I hesitated to write a blog today because frankly, I don’t feel like I can stay very positive.  After all, this is a blog meant to empower women and I don’t believe I have anything to give right now.  My heart feels hardened and cynical, yet angry and about to burst.  Today I got the news that a dear friend of mine is very sick.

The initial shock of it all is wearing off and a deep sense of rage is replacing it.  Perhaps this is better because I refuse to accept defeat.  I’m done wallowing and am ready to wage war on this crazy thing called life and all that it brings.  How?  Still haven’t figured that out yet, but first I am going to champion my friend to health.  Second, I’m not going to sweat the small stuff.  And third, I want to make the most of every moment.

This past year has been the toughest of my life and the one lesson that keeps repeating itself is that time is precious.  Who knows if this all has a purpose or is working to prepare me for something in the future.  Whatever it is, I’m realizing that it doesn’t really matter because what matters is right now.  This moment.  And what am I doing?  Writing.  Hopefully encouraging someone out there who feels as I do.  Who needs hope.

So I’m going to get off of my bruised butt, remove the weight of the world off my shoulders and start kicking life back!

05
Mar
14

the cost of time

the cost of timeWhere does the time go?

I had all these things planned today that I didn’t even get close to doing.  Good intentions like planning some future meals, making dinner, putting away laundry, and studying for an exam next week.   All down the drain!  “What did you do all day?” asked my husband.  School work which I thought would only take me the morning to accomplish.
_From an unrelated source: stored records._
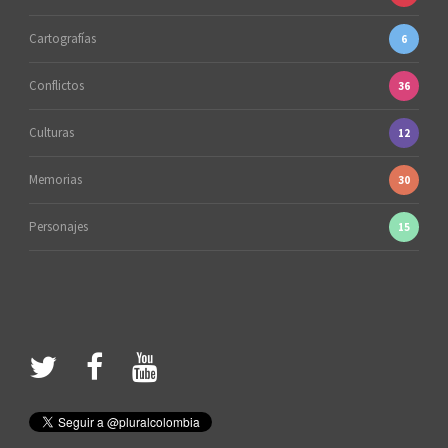
Cartografías
6
Conflictos
36
Culturas
12
Memorias
30
Personajes
15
So what makes it so difficult to budget time?  Has my generation just been taught to do the job and get it done whatever time it takes?  Is it the perfectionist in me that refuses to settle for anything less resulting in an in ordinate amount of time dedicated to everything I do?  Perhaps it’s my obsession with detail and paranoia which make me check things a hundred times?
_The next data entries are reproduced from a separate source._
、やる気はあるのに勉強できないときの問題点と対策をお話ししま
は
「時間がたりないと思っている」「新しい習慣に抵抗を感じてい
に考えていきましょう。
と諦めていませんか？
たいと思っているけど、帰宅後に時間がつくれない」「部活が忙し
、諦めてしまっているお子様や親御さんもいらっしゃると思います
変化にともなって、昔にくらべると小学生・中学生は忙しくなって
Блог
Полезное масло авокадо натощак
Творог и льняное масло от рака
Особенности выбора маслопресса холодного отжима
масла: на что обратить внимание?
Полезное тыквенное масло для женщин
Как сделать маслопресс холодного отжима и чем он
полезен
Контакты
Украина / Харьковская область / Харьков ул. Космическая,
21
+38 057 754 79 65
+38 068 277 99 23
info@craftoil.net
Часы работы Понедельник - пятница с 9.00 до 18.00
Many people would say these are good qualities.  It results in good work.  But at what cost?  Tonight it wasn’t that big of a deal; the meal planning will be there tomorrow, we picked up some dinner while we were out, the clothes are clean which is what is most important and I still have time to study later.  In the future however, as I look back on my life, will I regret investing so much time into doing things well?  Will I realize then that I much rather had spent my time watching the sunset, calling a friend or simply appreciating being alive?

How do we pursue our dreams without letting them take over our whole lives?  How do we find the balance and enjoy all that life has to offer?  Or are we as humans destined to focus on only a few things all of our lives until we “retire” and then truly begin to live the life we always wanted?  How can I live that now?  The time goes by ever so quickly, I don’t want to waste another second!